Growing societal copper reserves have intensified the focus on sustainable recycling. The rising adoption of lead-free brass has displaced leaded brass alloys, redirecting substantial quantities to the recycling markets. Pyrometallurgy remains the dominant copper recovery method. However, it is inefficient in reclaiming critical metals from leaded brass. Vacuum metallurgy offers a transformative alternative, utilizing precise phase separation capabilities and a minimal environmental footprint to overcome these limitations. In this study, we employed the molecular interaction volume model (MIVM) to calculate the thermodynamic parameters of Zn and Pb in copper alloys.
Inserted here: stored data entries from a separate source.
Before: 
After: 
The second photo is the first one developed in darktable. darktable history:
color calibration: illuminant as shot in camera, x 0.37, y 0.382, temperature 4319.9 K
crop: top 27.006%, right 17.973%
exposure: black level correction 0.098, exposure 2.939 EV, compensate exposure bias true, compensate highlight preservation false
Subsequently, we plotted the saturated vapor pressure curves, separation coefficient curves, and vapor-liquid equilibrium diagrams. The results demonstrate that Zn and Pb can be efficiently separated via vacuum distillation under specific conditions, with an optimal temperature range of 1307.85–1435.15 K and a vacuum pressure of 20–39 Pa. Single-factor experiments identified the optimal conditions as 1373 K for 30 min at 20 Pa, achieving volatilization rates of 99.38 % for Zn and 95.09 % for Pb. Our findings further reveal that under these conditions, the condensation temperatures for Zn and Pb were approximately 473–541 K and 575−673 K, respectively. The condensed products exhibit high recoverability and economic value, highlighting the potential of vacuum metallurgy for sustainable metal recycling.